Héraclès luttant avec le lion de Némée – Musée du Louvre

Le Lion de Némée ravageait l’Argolide, dévorant troupeaux et habitants. Il régnait en maître sur le Trèton Néméen et sur l’Apésante. C’est Héra qui l’avait élevé.
Pindare ajoute qu’il était invulnérable à l’acier, et Bacchylide qu’il ne pouvait être attaqué qu’à mains nues.Eurysthée ordonna au héros de lui rapporter la peau de l’animal.

Ceci constitue, semble-t-il, les seuls éléments du mythe d’origine. Les détails qui suivent furent ajoutés par la suite, surtout à partir du début de notre ère.
Certains affirment que le lion était né sur la lune et que Séléné le projeta sur la terre à la demande d’Héra.

Héraclès, en se rendant sur les lieux, fut hébergé par un pauvre paysan, Molorchos, dont le fils avait été tué par le lion. Le paysan voulut honorer son hôte en lui offrant le seul bélier qu’il possédait, mais Héraclès l’en dissuada et lui demanda de patienter trente jours et d’attendre son retour. S’il ne revenait pas, alors il pourrait sacrifier le bélier à sa mémoire.
Héraclès continua sa route et poursuivit le lion pendant vingt-huit jours. Il essaya d’abord de le tuer avec ses flèches et son épée (ou parfois sa massue) mais en vain car sa peau était impénétrable. Comme le lion habitait une caverne à deux issues, le héros ferma l’une d’elles, le saisit à bras le corps et l’étrangla de ses mains nues. Puis il se revêtit de sa peau.
Il s’en retourna ensuite chez le paysan qui s’apprêtait à lui sacrifier le bélier car trente jours s’étaient déjà écoulés. Le bélier fut alors offert à Zeus « sauveur ».
Avant de s’en retourner, Héraclès, couronné de persil sauvage, réorganisa les jeux de Némée qui avaient été fondés par Adrastos lors de la guerre des Sept contre Thèbes.

-------------------------

(CONSIGNE)
Pouvez-vous reproduire mot pour mot le passage sur le lion de Némée, en commençant à « Ceci constitue, semble-t-il, les » et en terminant à « à sa mémoire. » ? Le listing n'est pas nécessaire pour répondre.

(EXTRAITS DU LISTING)
-------------------------

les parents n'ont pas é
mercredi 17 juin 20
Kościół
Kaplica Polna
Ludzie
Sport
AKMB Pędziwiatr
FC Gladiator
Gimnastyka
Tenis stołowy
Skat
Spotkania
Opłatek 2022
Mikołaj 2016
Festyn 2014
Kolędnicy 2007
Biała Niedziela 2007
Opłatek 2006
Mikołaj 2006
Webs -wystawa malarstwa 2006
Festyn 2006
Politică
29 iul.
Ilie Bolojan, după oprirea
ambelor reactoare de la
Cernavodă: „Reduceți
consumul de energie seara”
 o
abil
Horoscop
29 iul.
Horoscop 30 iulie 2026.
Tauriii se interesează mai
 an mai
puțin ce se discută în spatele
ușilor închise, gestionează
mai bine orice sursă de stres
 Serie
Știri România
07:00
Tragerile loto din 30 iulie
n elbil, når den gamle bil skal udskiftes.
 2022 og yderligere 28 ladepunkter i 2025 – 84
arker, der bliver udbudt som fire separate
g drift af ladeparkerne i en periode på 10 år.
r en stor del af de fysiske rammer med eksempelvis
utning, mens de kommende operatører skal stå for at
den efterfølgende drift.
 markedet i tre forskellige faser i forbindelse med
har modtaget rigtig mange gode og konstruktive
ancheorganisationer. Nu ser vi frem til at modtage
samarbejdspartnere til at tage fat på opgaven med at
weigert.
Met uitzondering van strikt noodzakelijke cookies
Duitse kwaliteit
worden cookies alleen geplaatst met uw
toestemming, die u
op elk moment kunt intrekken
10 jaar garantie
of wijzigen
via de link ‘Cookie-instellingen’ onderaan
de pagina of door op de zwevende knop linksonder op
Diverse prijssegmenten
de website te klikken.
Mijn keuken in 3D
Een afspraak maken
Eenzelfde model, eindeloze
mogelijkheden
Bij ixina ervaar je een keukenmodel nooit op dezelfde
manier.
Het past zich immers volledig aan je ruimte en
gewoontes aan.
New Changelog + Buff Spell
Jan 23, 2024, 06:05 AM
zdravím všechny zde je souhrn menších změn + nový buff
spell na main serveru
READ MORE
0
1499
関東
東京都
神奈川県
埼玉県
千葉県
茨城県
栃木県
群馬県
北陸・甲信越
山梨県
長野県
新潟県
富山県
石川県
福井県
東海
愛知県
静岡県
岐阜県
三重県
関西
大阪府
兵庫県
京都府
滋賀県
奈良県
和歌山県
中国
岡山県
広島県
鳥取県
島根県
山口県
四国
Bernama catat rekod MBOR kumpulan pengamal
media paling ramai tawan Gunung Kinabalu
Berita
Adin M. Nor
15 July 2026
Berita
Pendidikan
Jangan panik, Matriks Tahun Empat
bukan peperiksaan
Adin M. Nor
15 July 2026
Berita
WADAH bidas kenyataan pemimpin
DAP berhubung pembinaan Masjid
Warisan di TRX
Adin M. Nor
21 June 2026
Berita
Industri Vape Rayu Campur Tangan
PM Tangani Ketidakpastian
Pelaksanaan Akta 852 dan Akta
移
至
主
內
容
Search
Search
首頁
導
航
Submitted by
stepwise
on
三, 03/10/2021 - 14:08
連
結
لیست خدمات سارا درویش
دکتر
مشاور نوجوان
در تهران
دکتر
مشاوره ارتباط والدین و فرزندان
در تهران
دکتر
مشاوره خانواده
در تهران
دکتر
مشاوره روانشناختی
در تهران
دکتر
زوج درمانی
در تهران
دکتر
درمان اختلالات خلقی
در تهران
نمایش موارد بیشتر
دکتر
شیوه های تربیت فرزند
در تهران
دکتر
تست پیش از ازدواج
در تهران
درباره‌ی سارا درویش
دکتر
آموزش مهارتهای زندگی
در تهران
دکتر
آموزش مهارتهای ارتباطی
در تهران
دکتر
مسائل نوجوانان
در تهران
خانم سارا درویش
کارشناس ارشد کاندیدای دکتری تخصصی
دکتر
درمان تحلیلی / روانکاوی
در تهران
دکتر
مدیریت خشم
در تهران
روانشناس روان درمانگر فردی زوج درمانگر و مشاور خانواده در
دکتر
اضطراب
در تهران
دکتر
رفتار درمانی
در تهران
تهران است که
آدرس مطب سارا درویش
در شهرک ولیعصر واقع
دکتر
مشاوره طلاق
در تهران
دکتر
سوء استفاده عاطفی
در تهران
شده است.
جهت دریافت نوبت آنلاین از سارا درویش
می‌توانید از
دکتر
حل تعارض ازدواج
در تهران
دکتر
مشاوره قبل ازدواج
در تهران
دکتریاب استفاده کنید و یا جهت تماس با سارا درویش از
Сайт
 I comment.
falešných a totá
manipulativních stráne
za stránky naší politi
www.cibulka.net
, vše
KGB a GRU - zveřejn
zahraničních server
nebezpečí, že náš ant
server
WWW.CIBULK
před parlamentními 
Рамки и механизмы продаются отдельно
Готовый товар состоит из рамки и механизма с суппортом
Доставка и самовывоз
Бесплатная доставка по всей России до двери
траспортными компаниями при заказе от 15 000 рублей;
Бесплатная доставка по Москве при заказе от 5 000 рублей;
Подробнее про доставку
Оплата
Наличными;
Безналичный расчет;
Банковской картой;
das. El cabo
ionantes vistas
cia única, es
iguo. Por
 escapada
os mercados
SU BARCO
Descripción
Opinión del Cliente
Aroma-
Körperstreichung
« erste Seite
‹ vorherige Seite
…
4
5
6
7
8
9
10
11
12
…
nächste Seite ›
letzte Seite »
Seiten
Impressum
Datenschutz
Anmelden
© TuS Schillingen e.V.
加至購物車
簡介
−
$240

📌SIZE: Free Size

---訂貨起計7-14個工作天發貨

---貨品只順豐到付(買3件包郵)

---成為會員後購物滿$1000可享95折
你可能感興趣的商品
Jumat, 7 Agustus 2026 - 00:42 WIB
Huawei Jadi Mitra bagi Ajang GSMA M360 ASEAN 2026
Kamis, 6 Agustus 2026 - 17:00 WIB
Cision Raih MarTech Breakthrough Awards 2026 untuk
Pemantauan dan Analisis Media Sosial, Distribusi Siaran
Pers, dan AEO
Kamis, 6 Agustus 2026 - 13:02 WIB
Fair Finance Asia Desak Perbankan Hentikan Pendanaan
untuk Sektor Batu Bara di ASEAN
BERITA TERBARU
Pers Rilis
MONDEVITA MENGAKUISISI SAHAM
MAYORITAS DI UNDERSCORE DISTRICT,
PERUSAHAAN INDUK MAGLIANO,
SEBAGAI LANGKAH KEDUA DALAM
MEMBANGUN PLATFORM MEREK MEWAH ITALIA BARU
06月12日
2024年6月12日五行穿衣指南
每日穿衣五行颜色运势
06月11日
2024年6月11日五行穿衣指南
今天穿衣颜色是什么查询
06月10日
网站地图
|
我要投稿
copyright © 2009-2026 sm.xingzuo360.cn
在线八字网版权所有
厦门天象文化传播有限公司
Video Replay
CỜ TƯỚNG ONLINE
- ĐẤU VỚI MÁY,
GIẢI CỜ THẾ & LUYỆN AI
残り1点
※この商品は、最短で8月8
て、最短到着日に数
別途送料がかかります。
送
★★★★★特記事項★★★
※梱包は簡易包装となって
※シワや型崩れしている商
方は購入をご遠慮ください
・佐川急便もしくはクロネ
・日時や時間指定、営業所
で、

-------------------------

(RÉPONSE)
Ceci constitue, semble-t-il, les seuls éléments du mythe d’origine. Les détails qui suivent furent ajoutés par la suite, surtout à partir du début de notre ère.
Certains affirment que le lion était né sur la lune et que Séléné le projeta sur la terre à la demande d’Héra.

Héraclès, en se rendant sur les lieux, fut hébergé par un pauvre paysan, Molorchos, dont le fils avait été tué par le lion. Le paysan voulut honorer son hôte en lui offrant le seul bélier qu’il possédait, mais Héraclès l’en dissuada et lui demanda de patienter trente jours et d’attendre son retour. S’il ne revenait pas, alors il pourrait sacrifier le bélier à sa mémoire.